The Burgh of Wallingford
Fortified Town of King Alfred
After regaining his kingdom from Viking invasion in AD 878, the Wantage-born King Alfred of Wessex established a long lasting peace for his people; and, to ensure they would always be safe from future attacks, he set up a system of defensive forts or 'burghs' across the country. Alfred gave permanent garrisons to his burghs, although many of them remained partly unoccupied for much of their early lives. Thus the monarch was able to exploit them as easily taxable trading centres or mints, as well as allowing for their more obvious role as places of refuge when the need arose. The second largest burgh in the country was at Wallingford in Berkshire and its ramparts remain as an impressive monument to the enterprise of the county's greatest son.

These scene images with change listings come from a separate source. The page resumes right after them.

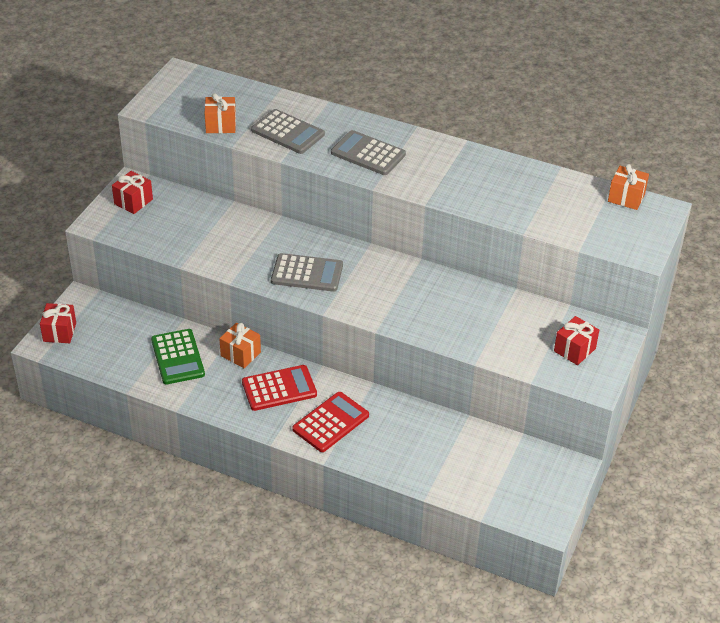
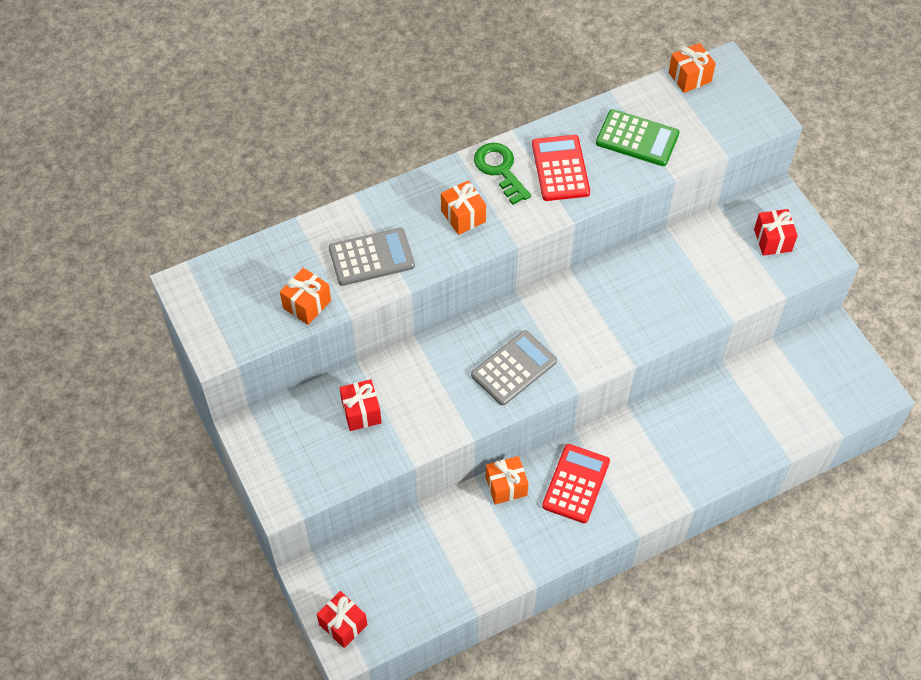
camera: 50 degrees left, 15 degrees up
(133, 201) = (278, 447): red gift -> red gift (361, 412)
(178, 357) = (466, 541): green calculator -> green calculator (637, 138)
(330, 422) = (650, 471): red calculator -> red calculator (560, 168)
(368, 154) = (463, 216): grey calculator -> orange gift
(426, 151) = (500, 169): none -> green key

The settlement of Wallingford is first mentioned by name in a charter dated around AD 895. However, pre-10th century material dug up from across the town, and the irregular orientation of St. Leonard's Church, indicate that Saxons had been living at this important Thames crossing point for some years before Alfred's town-planners arrived. Located on a gravel terrace in a strategic position guarding the northern end of the Goring Gap, Wallingford had, in fact, probably been a focus of both road and water-borne communications since late Roman times.

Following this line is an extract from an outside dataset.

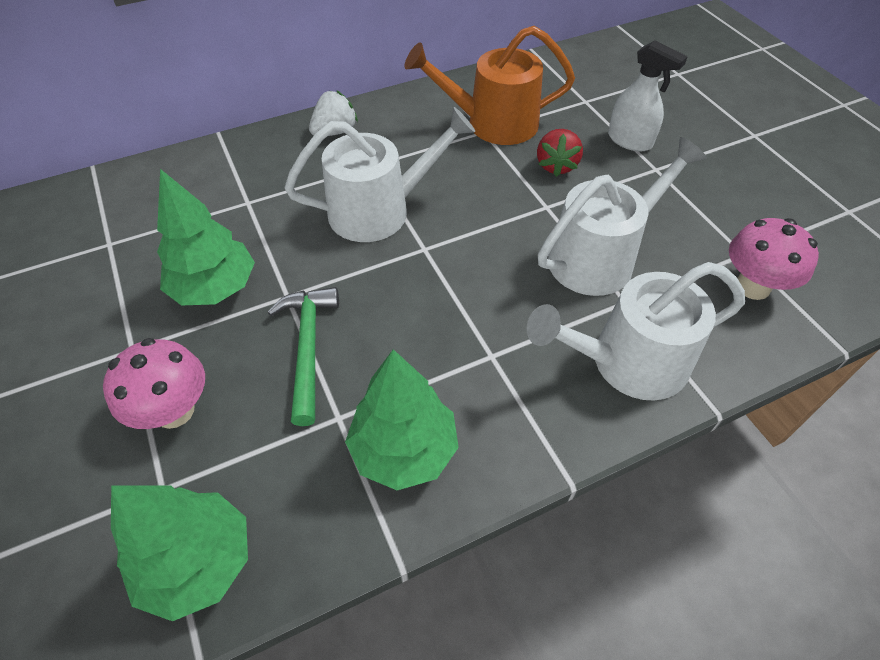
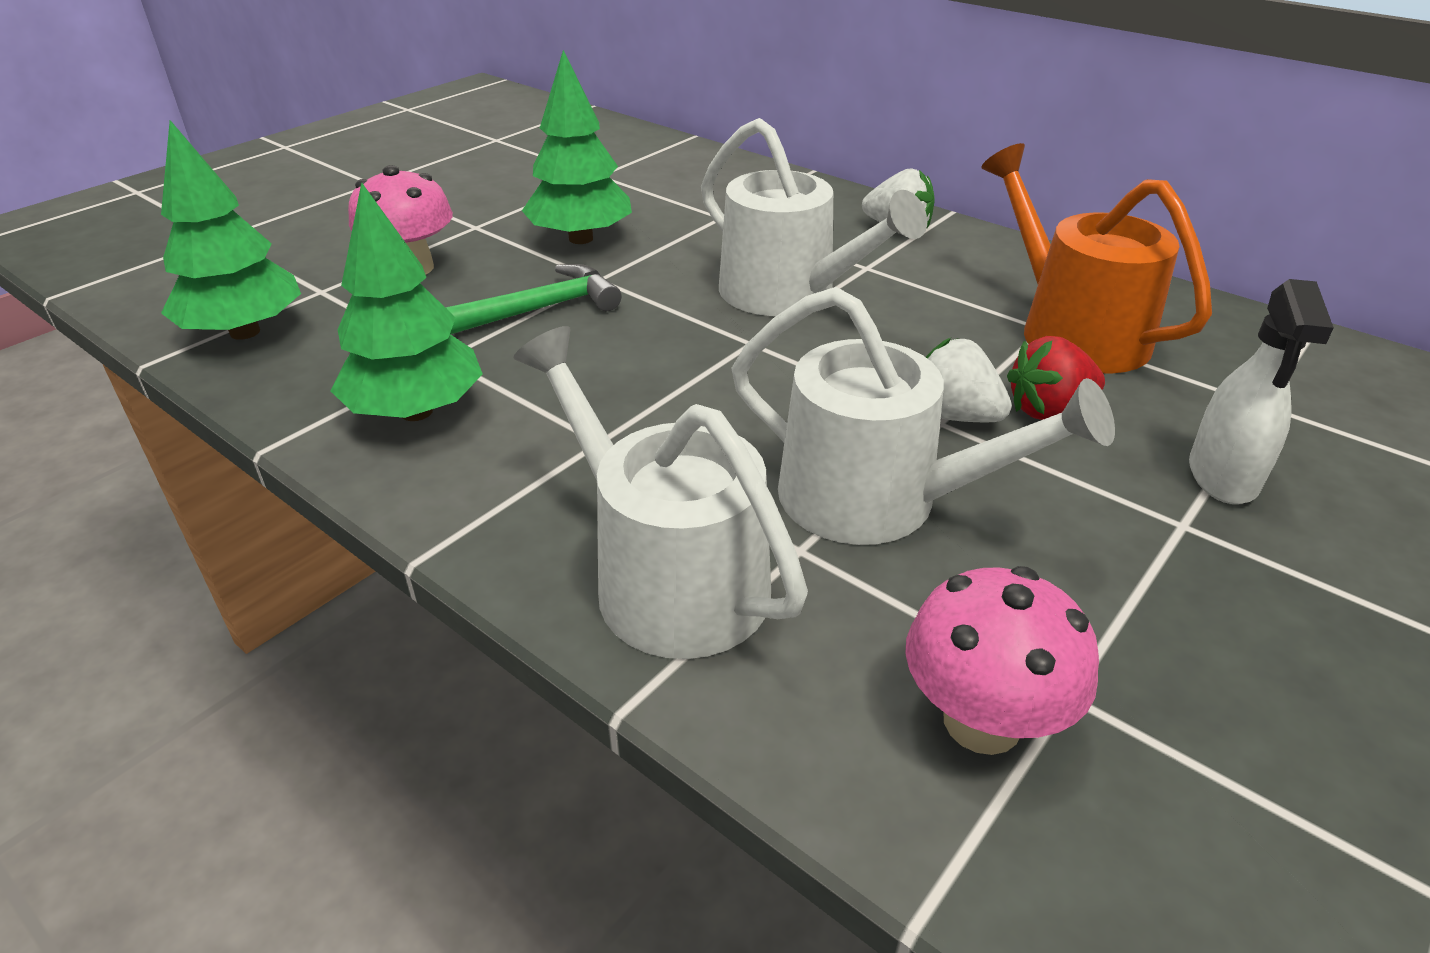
camera: 65 degrees right, 15 degrees down
(544, 199) = (953, 415): none -> white strawberry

It was around this small settlement that King Alfred had massive earthern rampart erected in a rectangle covering some forty-one hectares of land. Its lay-out was expanded over a formal street-grid system in the southern half, the most important routeway being the 'wall street' which allowed troops to move quickly along the ramparts. Wallingford required an astounding 2,400 men to fully defend it; so it is not surprising that almost one in five adult males in Wessex owed military service to the King upon request. The soldiers here were called therefore, not only from the permanent garrison, but from manors all over Berkshire and Oxfordshire: as shown by the rural manors with attached properties in the town that were recorded in the Domesday Book (1086). The first occupation of the fort may have been completely military in nature, but the population soon grew with the development of associated specialist craft industries. Furthermore, Alfred's successors - Edward the Elder, Athelstan and Canute - attached great importance to trade being carried out in a peaceful manner and before witnesses, only within a burgh under the supervision of a Royal official. Athelstan also decreed that mints should be established in burghs. As a result, Wallingford may have received its first moneyer, although the first evidence of Wallingford coinage comes from the reign of King Edgar the Peacemaker, just prior to his coinage reforms of AD 973. The urban functions and growth of the burgh was thus greatly encouraged and there may have been a significant redistribution of population from the countryside to these 'new towns'. By the late 10th century, Wallingford had certainly become the county town of Berkshire, and it remained the only mint in the area until Edward the Confessor's reign.
The Domesday Book of 1086 tells us much about how the town had developed by the late Saxon period. With a population estimated at between two and three thousand, Wallingford heads the entries for Berkshire and is described totally separately. It still possessed its mint of course, and mention is made of a Saturday market, along with twenty-two Frenchmen - no doubt merchants - living there. Apart from trade, there was also manufacturing industry, indicated by the presence of a number of smiths, and the nature of the tenure generally was extremely varied. Contributory properties across the river and Royal carrying services to and from Blewbury, Reading, Sutton Courtenay and Benson show that, by this time, Wallingford had developed into a vast economic force, exercising influence on both sides of the Thames.